Print each line of the items below verbatim, without altering any word or its order.
[start of Recorded information]
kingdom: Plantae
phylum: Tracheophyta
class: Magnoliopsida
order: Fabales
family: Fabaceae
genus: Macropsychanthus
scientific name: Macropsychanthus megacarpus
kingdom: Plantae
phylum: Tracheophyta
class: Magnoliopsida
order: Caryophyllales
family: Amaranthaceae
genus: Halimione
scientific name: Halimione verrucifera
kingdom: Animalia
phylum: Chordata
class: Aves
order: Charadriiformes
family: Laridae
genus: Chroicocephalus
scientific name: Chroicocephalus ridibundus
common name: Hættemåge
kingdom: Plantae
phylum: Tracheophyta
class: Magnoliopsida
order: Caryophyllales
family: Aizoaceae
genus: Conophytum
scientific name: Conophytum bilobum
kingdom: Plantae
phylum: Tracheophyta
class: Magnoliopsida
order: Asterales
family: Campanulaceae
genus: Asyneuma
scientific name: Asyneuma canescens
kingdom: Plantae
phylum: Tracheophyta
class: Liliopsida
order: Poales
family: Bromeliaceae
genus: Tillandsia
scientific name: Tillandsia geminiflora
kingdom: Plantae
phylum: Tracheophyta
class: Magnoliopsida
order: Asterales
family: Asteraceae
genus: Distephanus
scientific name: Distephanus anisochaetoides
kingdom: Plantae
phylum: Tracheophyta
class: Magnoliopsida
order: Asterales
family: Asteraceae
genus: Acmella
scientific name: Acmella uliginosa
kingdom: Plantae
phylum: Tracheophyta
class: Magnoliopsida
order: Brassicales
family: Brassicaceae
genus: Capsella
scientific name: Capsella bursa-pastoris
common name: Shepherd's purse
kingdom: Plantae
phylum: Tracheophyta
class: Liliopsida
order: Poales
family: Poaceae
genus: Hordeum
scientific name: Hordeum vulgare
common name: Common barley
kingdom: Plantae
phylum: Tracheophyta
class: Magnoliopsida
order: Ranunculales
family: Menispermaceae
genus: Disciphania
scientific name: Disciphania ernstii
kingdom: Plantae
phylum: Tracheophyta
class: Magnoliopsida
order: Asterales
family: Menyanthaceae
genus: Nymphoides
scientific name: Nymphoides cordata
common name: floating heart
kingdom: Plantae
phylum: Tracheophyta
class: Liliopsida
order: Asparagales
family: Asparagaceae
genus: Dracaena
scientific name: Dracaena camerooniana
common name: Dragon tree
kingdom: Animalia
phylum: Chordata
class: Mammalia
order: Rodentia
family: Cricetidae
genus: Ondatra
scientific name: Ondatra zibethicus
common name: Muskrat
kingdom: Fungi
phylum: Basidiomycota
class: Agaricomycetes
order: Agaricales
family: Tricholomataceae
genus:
[end of Recorded information]
### Task result
kingdom: Plantae
phylum: Tracheophyta
class: Magnoliopsida
order: Fabales
family: Fabaceae
genus: Macropsychanthus
scientific name: Macropsychanthus megacarpus
kingdom: Plantae
phylum: Tracheophyta
class: Magnoliopsida
order: Caryophyllales
family: Amaranthaceae
genus: Halimione
scientific name: Halimione verrucifera
kingdom: Animalia
phylum: Chordata
class: Aves
order: Charadriiformes
family: Laridae
genus: Chroicocephalus
scientific name: Chroicocephalus ridibundus
common name: Hættemåge
kingdom: Plantae
phylum: Tracheophyta
class: Magnoliopsida
order: Caryophyllales
family: Aizoaceae
genus: Conophytum
scientific name: Conophytum bilobum
kingdom: Plantae
phylum: Tracheophyta
class: Magnoliopsida
order: Asterales
family: Campanulaceae
genus: Asyneuma
scientific name: Asyneuma canescens
kingdom: Plantae
phylum: Tracheophyta
class: Liliopsida
order: Poales
family: Bromeliaceae
genus: Tillandsia
scientific name: Tillandsia geminiflora
kingdom: Plantae
phylum: Tracheophyta
class: Magnoliopsida
order: Asterales
family: Asteraceae
genus: Distephanus
scientific name: Distephanus anisochaetoides
kingdom: Plantae
phylum: Tracheophyta
class: Magnoliopsida
order: Asterales
family: Asteraceae
genus: Acmella
scientific name: Acmella uliginosa
kingdom: Plantae
phylum: Tracheophyta
class: Magnoliopsida
order: Brassicales
family: Brassicaceae
genus: Capsella
scientific name: Capsella bursa-pastoris
common name: Shepherd's purse
kingdom: Plantae
phylum: Tracheophyta
class: Liliopsida
order: Poales
family: Poaceae
genus: Hordeum
scientific name: Hordeum vulgare
common name: Common barley
kingdom: Plantae
phylum: Tracheophyta
class: Magnoliopsida
order: Ranunculales
family: Menispermaceae
genus: Disciphania
scientific name: Disciphania ernstii
kingdom: Plantae
phylum: Tracheophyta
class: Magnoliopsida
order: Asterales
family: Menyanthaceae
genus: Nymphoides
scientific name: Nymphoides cordata
common name: floating heart
kingdom: Plantae
phylum: Tracheophyta
class: Liliopsida
order: Asparagales
family: Asparagaceae
genus: Dracaena
scientific name: Dracaena camerooniana
common name: Dragon tree
kingdom: Animalia
phylum: Chordata
class: Mammalia
order: Rodentia
family: Cricetidae
genus: Ondatra
scientific name: Ondatra zibethicus
common name: Muskrat
kingdom: Fungi
phylum: Basidiomycota
class: Agaricomycetes
order: Agaricales
family: Tricholomataceae
genus:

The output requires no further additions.